NOTES TO THE FINANCIAL STATEMENTS
For the financial year ended 31 December 2015
57
ANNUAL REPORT 2015
2.
SUMMARY OF SIGNIFICANT ACCOUNTING POLICIES (CONT’D)
2.3
STANDARDS ISSUED BUT NOT YET EFFECTIVE (CONT’D)
The directors expect that the adoption of the standards and amendments above will have no material impact on the
financial statements in the period of initial application, except as discussed below:
FRS 115 Revenue from Contracts with Customers
FRS 115 establishes a five-step model that will apply to revenue arising from contracts with customers. Under FRS 115,
revenue is recognised at an amount that reflects the consideration which an entity expects to be entitled in exchange for
transferring goods or services to a customer. The principles in FRS 115 provide a more structured approach to measuring
and recognising revenue when the promised goods and services are transferred to the customer i.e. when performance
obligations are satisfied.
Either a full or modified retrospective application is required for annual periods beginning on or after 1 January 2018. The
Group is in the process of reviewing the implications of this standard.

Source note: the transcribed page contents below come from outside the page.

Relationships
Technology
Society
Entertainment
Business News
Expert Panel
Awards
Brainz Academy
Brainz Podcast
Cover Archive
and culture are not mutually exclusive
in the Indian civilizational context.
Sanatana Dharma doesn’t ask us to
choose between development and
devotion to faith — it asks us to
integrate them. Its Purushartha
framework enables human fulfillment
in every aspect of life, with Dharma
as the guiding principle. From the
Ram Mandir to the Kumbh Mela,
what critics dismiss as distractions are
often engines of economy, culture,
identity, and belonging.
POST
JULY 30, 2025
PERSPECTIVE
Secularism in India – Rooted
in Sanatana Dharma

FRS 109 Financial Instruments
FRS 109 introduces new requirements for classification and measurement of financial assets, impairment of financial assets
and hedge accounting. Financial assets are classified according to their contractual cash flow characteristics and the
business model under which they are held. The impairment requirements in FRS 109 are based on an expected credit
loss model and replace the FRS 39 incurred loss model. Adopting the expected credit losses requirements will require the
Group to make changes to its current systems and processes.
FRS 109 is effective for annual periods beginning on or after 1 January 2018. Retrospective application is required, but
comparative information is not compulsory. The Group is in the process of reviewing the implications of this standard.
2.4
BASIS OF CONSOLIDATION AND BUSINESS COMBINATIONS
(a)
Basis of consolidation
The consolidated financial statements comprise the financial statements of the Company and its subsidiaries as
at the end of the reporting period. The financial statements of the subsidiaries used in the preparation of the
consolidated financial statements are prepared for the same reporting date as the Company. Consistent accounting
policies are applied to like transactions and events in similar circumstances.
All intra-group balances, income and expenses and unrealised gains and losses resulting from intra-group
transactions and dividends are eliminated in full.
Subsidiaries are consolidated from the date of acquisition, being the date on which the Group obtains control, and
continue to be consolidated until the date that such control ceases.
Losses within a subsidiary are attributed to the non-controlling interest even if that results in a deficit balance.